=== Records supplied ===
○ ○ ○ ○ ○ ○ ○

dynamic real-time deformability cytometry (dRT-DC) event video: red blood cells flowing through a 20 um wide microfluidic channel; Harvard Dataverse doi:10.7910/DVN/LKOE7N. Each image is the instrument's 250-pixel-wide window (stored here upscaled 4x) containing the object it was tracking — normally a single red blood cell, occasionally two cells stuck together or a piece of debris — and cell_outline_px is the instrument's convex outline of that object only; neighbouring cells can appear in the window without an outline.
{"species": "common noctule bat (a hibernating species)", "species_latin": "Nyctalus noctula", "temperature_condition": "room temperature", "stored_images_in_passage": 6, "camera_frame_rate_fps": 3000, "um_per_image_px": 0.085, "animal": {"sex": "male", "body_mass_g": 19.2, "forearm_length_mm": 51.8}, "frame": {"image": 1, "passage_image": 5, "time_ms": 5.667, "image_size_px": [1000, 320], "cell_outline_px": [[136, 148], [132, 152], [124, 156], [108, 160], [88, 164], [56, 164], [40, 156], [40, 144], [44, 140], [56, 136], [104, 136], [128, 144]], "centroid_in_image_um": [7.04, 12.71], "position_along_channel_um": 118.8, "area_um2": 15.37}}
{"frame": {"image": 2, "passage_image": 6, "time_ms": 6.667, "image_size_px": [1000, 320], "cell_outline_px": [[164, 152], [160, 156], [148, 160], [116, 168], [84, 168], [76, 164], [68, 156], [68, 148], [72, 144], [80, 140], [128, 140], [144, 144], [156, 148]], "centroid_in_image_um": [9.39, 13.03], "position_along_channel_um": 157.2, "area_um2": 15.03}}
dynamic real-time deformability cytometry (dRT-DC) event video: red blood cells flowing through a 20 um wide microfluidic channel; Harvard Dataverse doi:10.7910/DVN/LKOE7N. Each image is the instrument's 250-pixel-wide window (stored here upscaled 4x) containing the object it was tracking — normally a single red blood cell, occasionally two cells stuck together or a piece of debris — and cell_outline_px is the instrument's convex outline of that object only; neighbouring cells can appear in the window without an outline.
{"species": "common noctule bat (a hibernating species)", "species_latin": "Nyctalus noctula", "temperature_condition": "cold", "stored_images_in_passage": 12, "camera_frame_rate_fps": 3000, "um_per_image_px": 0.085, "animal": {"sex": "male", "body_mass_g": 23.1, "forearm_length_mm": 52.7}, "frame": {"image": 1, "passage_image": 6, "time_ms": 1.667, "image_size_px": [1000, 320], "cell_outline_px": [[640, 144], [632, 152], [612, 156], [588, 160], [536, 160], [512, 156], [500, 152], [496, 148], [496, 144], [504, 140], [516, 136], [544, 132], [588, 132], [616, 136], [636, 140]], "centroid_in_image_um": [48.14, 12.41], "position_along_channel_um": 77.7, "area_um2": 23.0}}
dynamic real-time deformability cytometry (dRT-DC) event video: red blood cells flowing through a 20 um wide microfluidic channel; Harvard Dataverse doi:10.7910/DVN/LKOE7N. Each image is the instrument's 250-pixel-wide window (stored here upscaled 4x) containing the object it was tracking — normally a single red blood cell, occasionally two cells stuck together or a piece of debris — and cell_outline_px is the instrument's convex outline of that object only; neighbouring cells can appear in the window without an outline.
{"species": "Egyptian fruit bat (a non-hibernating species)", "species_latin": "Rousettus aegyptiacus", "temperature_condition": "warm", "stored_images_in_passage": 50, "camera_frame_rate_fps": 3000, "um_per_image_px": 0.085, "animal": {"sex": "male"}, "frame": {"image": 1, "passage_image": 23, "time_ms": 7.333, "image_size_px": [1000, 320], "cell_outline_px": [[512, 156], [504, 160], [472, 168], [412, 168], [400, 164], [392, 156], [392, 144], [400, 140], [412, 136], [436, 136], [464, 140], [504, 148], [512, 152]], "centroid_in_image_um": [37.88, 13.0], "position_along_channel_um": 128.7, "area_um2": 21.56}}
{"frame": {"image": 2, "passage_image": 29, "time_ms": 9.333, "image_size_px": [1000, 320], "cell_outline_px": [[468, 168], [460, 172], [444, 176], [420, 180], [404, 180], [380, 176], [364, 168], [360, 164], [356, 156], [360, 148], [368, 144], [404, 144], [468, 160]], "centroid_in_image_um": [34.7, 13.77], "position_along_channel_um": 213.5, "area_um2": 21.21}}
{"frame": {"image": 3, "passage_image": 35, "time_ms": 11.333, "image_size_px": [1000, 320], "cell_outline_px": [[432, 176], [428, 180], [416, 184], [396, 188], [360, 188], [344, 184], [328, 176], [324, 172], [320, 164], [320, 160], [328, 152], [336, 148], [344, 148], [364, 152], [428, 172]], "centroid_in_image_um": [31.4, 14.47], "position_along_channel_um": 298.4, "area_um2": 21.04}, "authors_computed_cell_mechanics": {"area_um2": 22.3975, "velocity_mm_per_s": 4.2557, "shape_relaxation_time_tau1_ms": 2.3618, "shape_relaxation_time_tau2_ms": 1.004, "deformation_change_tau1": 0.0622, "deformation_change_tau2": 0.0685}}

○ ○ ○ ○ ○ ○ ○

=== Problem to solve ===
Produce an exact copy of every entry above.

=== Correct answer ===
dynamic real-time deformability cytometry (dRT-DC) event video: red blood cells flowing through a 20 um wide microfluidic channel; Harvard Dataverse doi:10.7910/DVN/LKOE7N. Each image is the instrument's 250-pixel-wide window (stored here upscaled 4x) containing the object it was tracking — normally a single red blood cell, occasionally two cells stuck together or a piece of debris — and cell_outline_px is the instrument's convex outline of that object only; neighbouring cells can appear in the window without an outline.
{"species": "common noctule bat (a hibernating species)", "species_latin": "Nyctalus noctula", "temperature_condition": "room temperature", "stored_images_in_passage": 6, "camera_frame_rate_fps": 3000, "um_per_image_px": 0.085, "animal": {"sex": "male", "body_mass_g": 19.2, "forearm_length_mm": 51.8}, "frame": {"image": 1, "passage_image": 5, "time_ms": 5.667, "image_size_px": [1000, 320], "cell_outline_px": [[136, 148], [132, 152], [124, 156], [108, 160], [88, 164], [56, 164], [40, 156], [40, 144], [44, 140], [56, 136], [104, 136], [128, 144]], "centroid_in_image_um": [7.04, 12.71], "position_along_channel_um": 118.8, "area_um2": 15.37}}
{"frame": {"image": 2, "passage_image": 6, "time_ms": 6.667, "image_size_px": [1000, 320], "cell_outline_px": [[164, 152], [160, 156], [148, 160], [116, 168], [84, 168], [76, 164], [68, 156], [68, 148], [72, 144], [80, 140], [128, 140], [144, 144], [156, 148]], "centroid_in_image_um": [9.39, 13.03], "position_along_channel_um": 157.2, "area_um2": 15.03}}
dynamic real-time deformability cytometry (dRT-DC) event video: red blood cells flowing through a 20 um wide microfluidic channel; Harvard Dataverse doi:10.7910/DVN/LKOE7N. Each image is the instrument's 250-pixel-wide window (stored here upscaled 4x) containing the object it was tracking — normally a single red blood cell, occasionally two cells stuck together or a piece of debris — and cell_outline_px is the instrument's convex outline of that object only; neighbouring cells can appear in the window without an outline.
{"species": "common noctule bat (a hibernating species)", "species_latin": "Nyctalus noctula", "temperature_condition": "cold", "stored_images_in_passage": 12, "camera_frame_rate_fps": 3000, "um_per_image_px": 0.085, "animal": {"sex": "male", "body_mass_g": 23.1, "forearm_length_mm": 52.7}, "frame": {"image": 1, "passage_image": 6, "time_ms": 1.667, "image_size_px": [1000, 320], "cell_outline_px": [[640, 144], [632, 152], [612, 156], [588, 160], [536, 160], [512, 156], [500, 152], [496, 148], [496, 144], [504, 140], [516, 136], [544, 132], [588, 132], [616, 136], [636, 140]], "centroid_in_image_um": [48.14, 12.41], "position_along_channel_um": 77.7, "area_um2": 23.0}}
dynamic real-time deformability cytometry (dRT-DC) event video: red blood cells flowing through a 20 um wide microfluidic channel; Harvard Dataverse doi:10.7910/DVN/LKOE7N. Each image is the instrument's 250-pixel-wide window (stored here upscaled 4x) containing the object it was tracking — normally a single red blood cell, occasionally two cells stuck together or a piece of debris — and cell_outline_px is the instrument's convex outline of that object only; neighbouring cells can appear in the window without an outline.
{"species": "Egyptian fruit bat (a non-hibernating species)", "species_latin": "Rousettus aegyptiacus", "temperature_condition": "warm", "stored_images_in_passage": 50, "camera_frame_rate_fps": 3000, "um_per_image_px": 0.085, "animal": {"sex": "male"}, "frame": {"image": 1, "passage_image": 23, "time_ms": 7.333, "image_size_px": [1000, 320], "cell_outline_px": [[512, 156], [504, 160], [472, 168], [412, 168], [400, 164], [392, 156], [392, 144], [400, 140], [412, 136], [436, 136], [464, 140], [504, 148], [512, 152]], "centroid_in_image_um": [37.88, 13.0], "position_along_channel_um": 128.7, "area_um2": 21.56}}
{"frame": {"image": 2, "passage_image": 29, "time_ms": 9.333, "image_size_px": [1000, 320], "cell_outline_px": [[468, 168], [460, 172], [444, 176], [420, 180], [404, 180], [380, 176], [364, 168], [360, 164], [356, 156], [360, 148], [368, 144], [404, 144], [468, 160]], "centroid_in_image_um": [34.7, 13.77], "position_along_channel_um": 213.5, "area_um2": 21.21}}
{"frame": {"image": 3, "passage_image": 35, "time_ms": 11.333, "image_size_px": [1000, 320], "cell_outline_px": [[432, 176], [428, 180], [416, 184], [396, 188], [360, 188], [344, 184], [328, 176], [324, 172], [320, 164], [320, 160], [328, 152], [336, 148], [344, 148], [364, 152], [428, 172]], "centroid_in_image_um": [31.4, 14.47], "position_along_channel_um": 298.4, "area_um2": 21.04}, "authors_computed_cell_mechanics": {"area_um2": 22.3975, "velocity_mm_per_s": 4.2557, "shape_relaxation_time_tau1_ms": 2.3618, "shape_relaxation_time_tau2_ms": 1.004, "deformation_change_tau1": 0.0622, "deformation_change_tau2": 0.0685}}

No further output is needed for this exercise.